*STATED GOAL:*
Report every line of the listing that contains the string "typed", copying each such line in full.

[Dataset entries]
'''

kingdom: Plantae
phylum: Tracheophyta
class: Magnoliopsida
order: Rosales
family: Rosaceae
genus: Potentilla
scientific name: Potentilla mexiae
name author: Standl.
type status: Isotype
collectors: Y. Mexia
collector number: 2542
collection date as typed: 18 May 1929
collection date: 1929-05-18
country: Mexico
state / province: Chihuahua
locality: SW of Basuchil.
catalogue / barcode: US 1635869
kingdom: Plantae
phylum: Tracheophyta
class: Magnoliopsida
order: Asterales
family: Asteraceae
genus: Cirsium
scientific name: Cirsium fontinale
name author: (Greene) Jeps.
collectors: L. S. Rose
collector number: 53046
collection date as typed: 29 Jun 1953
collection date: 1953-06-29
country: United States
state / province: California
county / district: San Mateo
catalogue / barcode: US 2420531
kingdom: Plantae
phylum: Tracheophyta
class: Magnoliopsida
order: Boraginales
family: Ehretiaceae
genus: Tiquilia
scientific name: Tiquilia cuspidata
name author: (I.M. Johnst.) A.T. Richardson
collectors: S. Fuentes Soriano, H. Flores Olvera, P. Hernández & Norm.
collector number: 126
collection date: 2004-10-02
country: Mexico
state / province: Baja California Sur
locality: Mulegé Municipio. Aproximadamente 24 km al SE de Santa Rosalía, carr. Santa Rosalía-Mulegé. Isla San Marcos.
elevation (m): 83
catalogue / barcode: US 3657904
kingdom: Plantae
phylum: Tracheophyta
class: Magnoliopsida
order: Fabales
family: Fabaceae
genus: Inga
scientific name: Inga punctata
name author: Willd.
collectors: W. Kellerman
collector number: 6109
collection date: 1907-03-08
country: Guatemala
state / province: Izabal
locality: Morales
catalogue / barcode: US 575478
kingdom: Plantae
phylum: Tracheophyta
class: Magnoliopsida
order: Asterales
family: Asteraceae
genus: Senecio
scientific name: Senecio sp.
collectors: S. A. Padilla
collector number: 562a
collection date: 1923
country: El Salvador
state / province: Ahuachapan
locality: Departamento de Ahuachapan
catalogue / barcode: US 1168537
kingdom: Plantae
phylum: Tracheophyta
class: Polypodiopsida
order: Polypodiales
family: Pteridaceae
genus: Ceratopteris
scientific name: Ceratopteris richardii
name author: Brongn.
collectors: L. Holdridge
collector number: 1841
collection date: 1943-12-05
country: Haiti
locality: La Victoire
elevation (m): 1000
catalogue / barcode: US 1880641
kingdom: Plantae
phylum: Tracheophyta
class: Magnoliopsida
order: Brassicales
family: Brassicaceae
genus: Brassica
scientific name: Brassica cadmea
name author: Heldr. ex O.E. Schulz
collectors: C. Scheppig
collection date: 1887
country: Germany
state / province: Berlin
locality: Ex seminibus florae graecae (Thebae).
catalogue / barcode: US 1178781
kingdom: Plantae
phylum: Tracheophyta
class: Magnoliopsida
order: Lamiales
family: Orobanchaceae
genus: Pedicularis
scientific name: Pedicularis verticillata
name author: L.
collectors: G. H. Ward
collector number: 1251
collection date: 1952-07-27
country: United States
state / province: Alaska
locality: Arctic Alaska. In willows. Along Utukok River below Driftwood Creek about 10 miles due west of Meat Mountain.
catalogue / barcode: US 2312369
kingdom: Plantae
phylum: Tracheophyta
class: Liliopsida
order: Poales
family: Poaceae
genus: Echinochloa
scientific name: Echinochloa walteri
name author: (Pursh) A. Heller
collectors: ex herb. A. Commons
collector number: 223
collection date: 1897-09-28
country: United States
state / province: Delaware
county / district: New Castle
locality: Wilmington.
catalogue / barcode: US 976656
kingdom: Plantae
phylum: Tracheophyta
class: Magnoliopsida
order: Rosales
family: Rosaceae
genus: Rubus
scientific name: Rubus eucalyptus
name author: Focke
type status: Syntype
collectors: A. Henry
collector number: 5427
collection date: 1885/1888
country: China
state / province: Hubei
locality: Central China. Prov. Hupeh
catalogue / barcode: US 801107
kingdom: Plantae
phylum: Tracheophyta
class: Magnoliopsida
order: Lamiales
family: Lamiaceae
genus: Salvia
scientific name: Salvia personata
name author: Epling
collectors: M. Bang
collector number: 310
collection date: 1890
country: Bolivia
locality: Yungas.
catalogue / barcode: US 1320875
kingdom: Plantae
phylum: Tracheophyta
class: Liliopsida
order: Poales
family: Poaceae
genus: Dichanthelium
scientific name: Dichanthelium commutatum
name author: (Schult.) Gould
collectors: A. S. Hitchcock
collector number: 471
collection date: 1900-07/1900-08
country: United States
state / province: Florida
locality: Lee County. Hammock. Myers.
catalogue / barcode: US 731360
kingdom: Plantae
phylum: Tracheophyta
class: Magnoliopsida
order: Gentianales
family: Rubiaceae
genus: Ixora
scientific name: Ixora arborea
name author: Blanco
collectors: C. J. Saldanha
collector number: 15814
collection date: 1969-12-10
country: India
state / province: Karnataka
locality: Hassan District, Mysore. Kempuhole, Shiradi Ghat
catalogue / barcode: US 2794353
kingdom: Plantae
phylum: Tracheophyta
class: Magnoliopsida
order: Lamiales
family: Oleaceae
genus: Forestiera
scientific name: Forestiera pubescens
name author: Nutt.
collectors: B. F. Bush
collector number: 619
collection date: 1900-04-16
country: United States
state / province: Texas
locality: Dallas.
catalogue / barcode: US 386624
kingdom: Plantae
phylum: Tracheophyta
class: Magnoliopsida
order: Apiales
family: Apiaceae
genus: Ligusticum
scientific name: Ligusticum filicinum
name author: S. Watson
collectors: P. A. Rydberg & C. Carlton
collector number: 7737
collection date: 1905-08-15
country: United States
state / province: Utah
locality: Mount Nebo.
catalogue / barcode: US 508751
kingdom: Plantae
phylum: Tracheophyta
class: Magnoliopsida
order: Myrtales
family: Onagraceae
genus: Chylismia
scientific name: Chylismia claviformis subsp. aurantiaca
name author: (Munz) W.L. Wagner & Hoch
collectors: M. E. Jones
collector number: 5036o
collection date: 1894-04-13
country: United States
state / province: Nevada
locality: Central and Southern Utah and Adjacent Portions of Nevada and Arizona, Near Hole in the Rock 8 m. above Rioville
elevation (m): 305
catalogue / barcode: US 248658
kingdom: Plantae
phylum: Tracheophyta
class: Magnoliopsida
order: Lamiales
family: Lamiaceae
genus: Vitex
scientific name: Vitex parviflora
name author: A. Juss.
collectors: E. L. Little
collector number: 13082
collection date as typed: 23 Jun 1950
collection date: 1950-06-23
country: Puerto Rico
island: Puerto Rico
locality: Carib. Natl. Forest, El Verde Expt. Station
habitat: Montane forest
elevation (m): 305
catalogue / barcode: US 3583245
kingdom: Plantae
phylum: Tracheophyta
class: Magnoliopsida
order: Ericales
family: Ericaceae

'''

*RESULT:*
collection date as typed: 18 May 1929
collection date as typed: 29 Jun 1953
collection date as typed: 23 Jun 1950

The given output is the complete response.